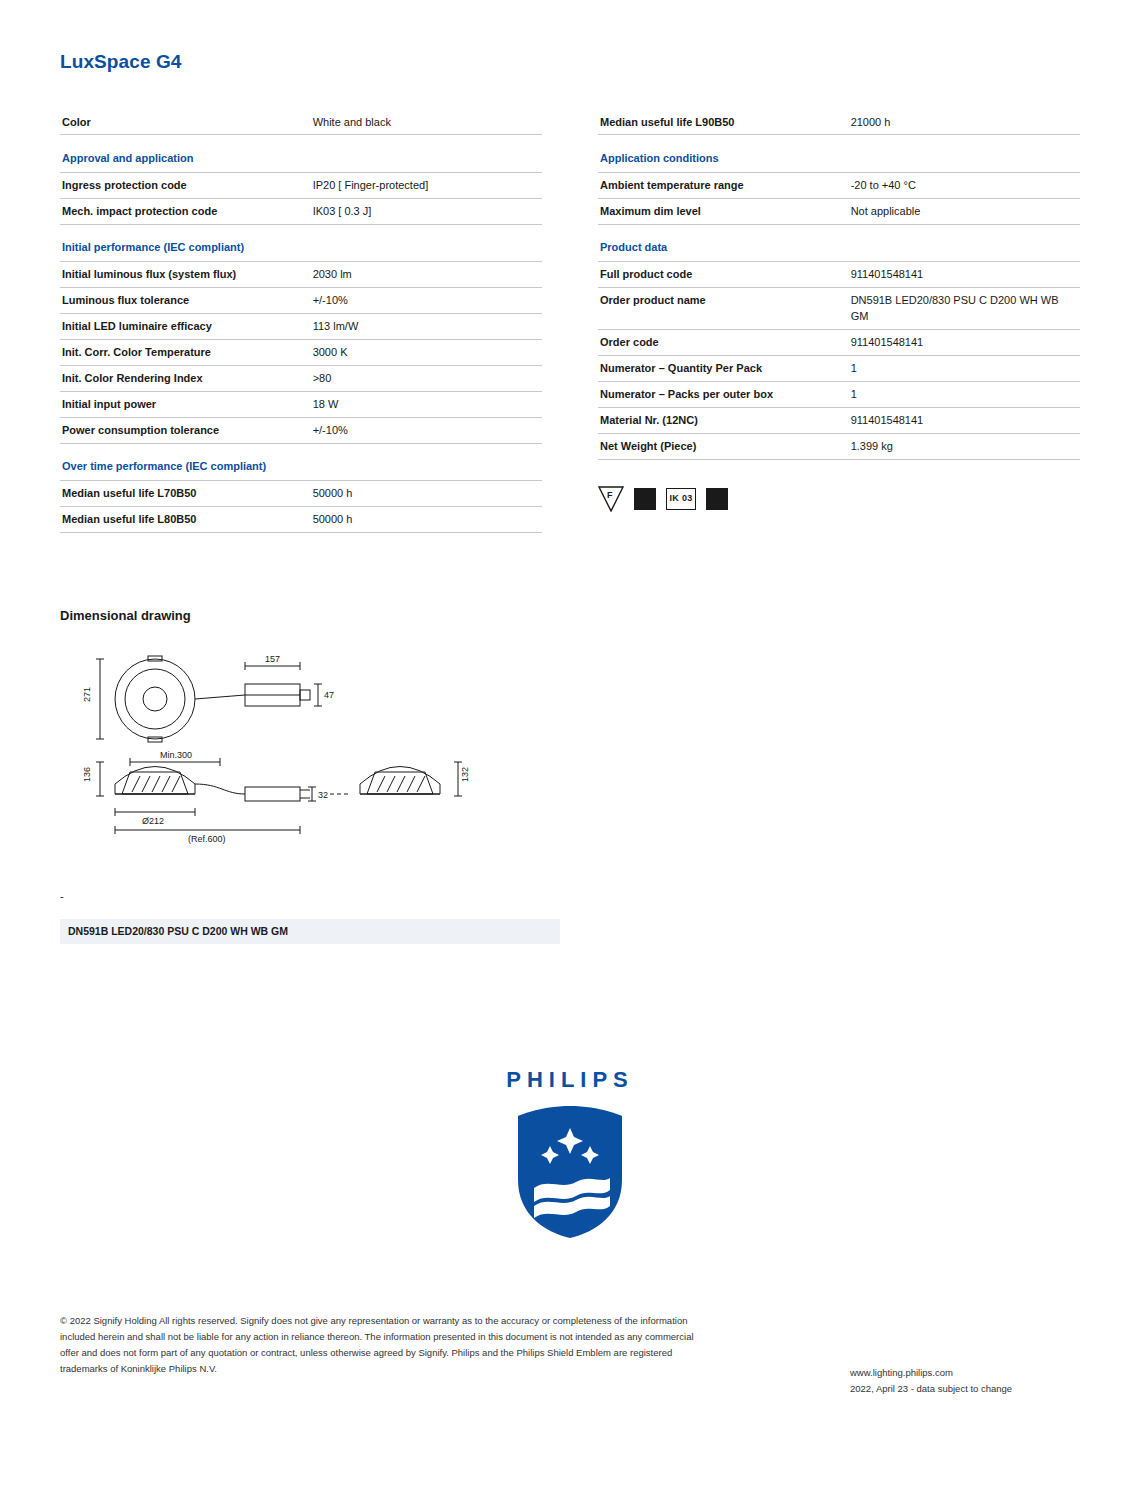LuxSpace G4
| Color | White and black |
| Approval and application |
| Ingress protection code | IP20 [ Finger-protected] |
| Mech. impact protection code | IK03 [ 0.3 J] |
| Initial performance (IEC compliant) |
| Initial luminous flux (system flux) | 2030 lm |
| Luminous flux tolerance | +/-10% |
| Initial LED luminaire efficacy | 113 lm/W |
| Init. Corr. Color Temperature | 3000 K |
| Init. Color Rendering Index | >80 |
| Initial input power | 18 W |
| Power consumption tolerance | +/-10% |
| Over time performance (IEC compliant) |
| Median useful life L70B50 | 50000 h |
| Median useful life L80B50 | 50000 h |
| Median useful life L90B50 | 21000 h |
| Application conditions |
| Ambient temperature range | -20 to +40 °C |
| Maximum dim level | Not applicable |
| Product data |
| Full product code | 911401548141 |
| Order product name | DN591B LED20/830 PSU C D200 WH WB GM |
| Order code | 911401548141 |
| Numerator – Quantity Per Pack | 1 |
| Numerator – Packs per outer box | 1 |
| Material Nr. (12NC) | 911401548141 |
| Net Weight (Piece) | 1.399 kg |
F IK 03
Dimensional drawing
157 271 47 Min.300 136 Ø212 (Ref.600) 32 132
-
DN591B LED20/830 PSU C D200 WH WB GM
PHILIPS
© 2022 Signify Holding All rights reserved. Signify does not give any representation or warranty as to the accuracy or completeness of the information included herein and shall not be liable for any action in reliance thereon. The information presented in this document is not intended as any commercial offer and does not form part of any quotation or contract, unless otherwise agreed by Signify. Philips and the Philips Shield Emblem are registered trademarks of Koninklijke Philips N.V.
www.lighting.philips.com
2022, April 23 - data subject to change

_ _ _ _

TASK GOAL: Output, exactly as written, only the lines from the beginning of the listing through the line containing "time performance (IEC compliant) |", both included, and no pictures.

WRITTEN SOLUTION:
LuxSpace G4
| Color | White and black |
| Approval and application |
| Ingress protection code | IP20 [ Finger-protected] |
| Mech. impact protection code | IK03 [ 0.3 J] |
| Initial performance (IEC compliant) |
| Initial luminous flux (system flux) | 2030 lm |
| Luminous flux tolerance | +/-10% |
| Initial LED luminaire efficacy | 113 lm/W |
| Init. Corr. Color Temperature | 3000 K |
| Init. Color Rendering Index | >80 |
| Initial input power | 18 W |
| Power consumption tolerance | +/-10% |
| Over time performance (IEC compliant) |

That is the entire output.